(Page images and extracted text)
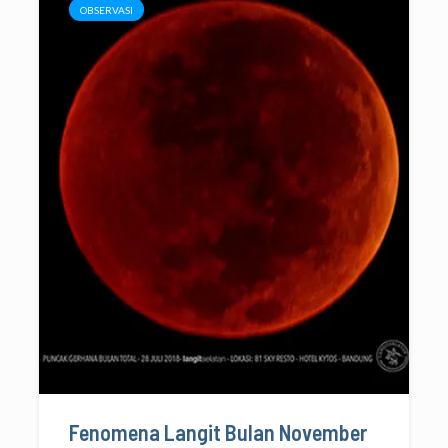
OBSERVASI
Fenomena Langit Bulan November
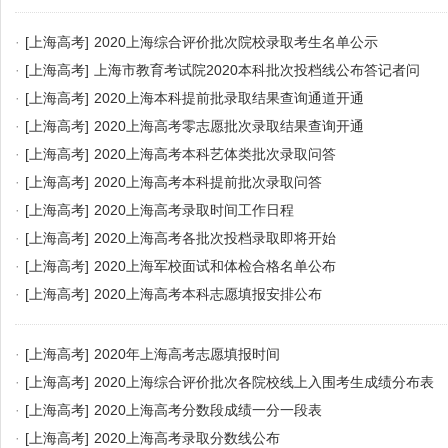
·
[上海高考]
2020上海综合评价批次院校录取考生名单公示
·
[上海高考]
上海市教育考试院2020本科批次投档线公布答记者问
·
[上海高考]
2020上海本科提前批录取结果查询通道开通
·
[上海高考]
2020上海高考零志愿批次录取结果查询开通
·
[上海高考]
2020上海高考本科艺体类批次录取问答
·
[上海高考]
2020上海高考本科提前批次录取问答
·
[上海高考]
2020上海高考录取时间工作日程
·
[上海高考]
2020上海高考各批次投档录取即将开始
·
[上海高考]
2020上海军校面试和体检合格名单公布
·
[上海高考]
2020上海高考本科志愿填报安排公布
·
[上海高考]
2020年上海高考志愿填报时间
·
[上海高考]
2020上海综合评价批次各院校线上入围考生成绩分布表
·
[上海高考]
2020上海高考分数段成绩一分一段表
·
[上海高考]
2020上海高考录取分数线公布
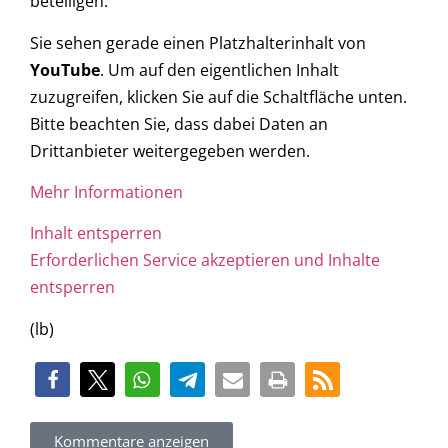
beteiligen.
Sie sehen gerade einen Platzhalterinhalt von
YouTube
. Um auf den eigentlichen Inhalt
zuzugreifen, klicken Sie auf die Schaltfläche unten.
Bitte beachten Sie, dass dabei Daten an
Drittanbieter weitergegeben werden.
Mehr Informationen
Inhalt entsperren
Erforderlichen Service akzeptieren und Inhalte
entsperren
(lb)
Kommentare anzeigen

- _WHAT IS NEEDED_
Each line of the data above is to be output exactly; the pictures are not to appear.

- _ANSWER TO THIS PROBLEM_
OBSERVASI
Fenomena Langit Bulan November
·
[上海高考]
2020上海综合评价批次院校录取考生名单公示
·
[上海高考]
上海市教育考试院2020本科批次投档线公布答记者问
·
[上海高考]
2020上海本科提前批录取结果查询通道开通
·
[上海高考]
2020上海高考零志愿批次录取结果查询开通
·
[上海高考]
2020上海高考本科艺体类批次录取问答
·
[上海高考]
2020上海高考本科提前批次录取问答
·
[上海高考]
2020上海高考录取时间工作日程
·
[上海高考]
2020上海高考各批次投档录取即将开始
·
[上海高考]
2020上海军校面试和体检合格名单公布
·
[上海高考]
2020上海高考本科志愿填报安排公布
·
[上海高考]
2020年上海高考志愿填报时间
·
[上海高考]
2020上海综合评价批次各院校线上入围考生成绩分布表
·
[上海高考]
2020上海高考分数段成绩一分一段表
·
[上海高考]
2020上海高考录取分数线公布
beteiligen.
Sie sehen gerade einen Platzhalterinhalt von
YouTube
. Um auf den eigentlichen Inhalt
zuzugreifen, klicken Sie auf die Schaltfläche unten.
Bitte beachten Sie, dass dabei Daten an
Drittanbieter weitergegeben werden.
Mehr Informationen
Inhalt entsperren
Erforderlichen Service akzeptieren und Inhalte
entsperren
(lb)
Kommentare anzeigen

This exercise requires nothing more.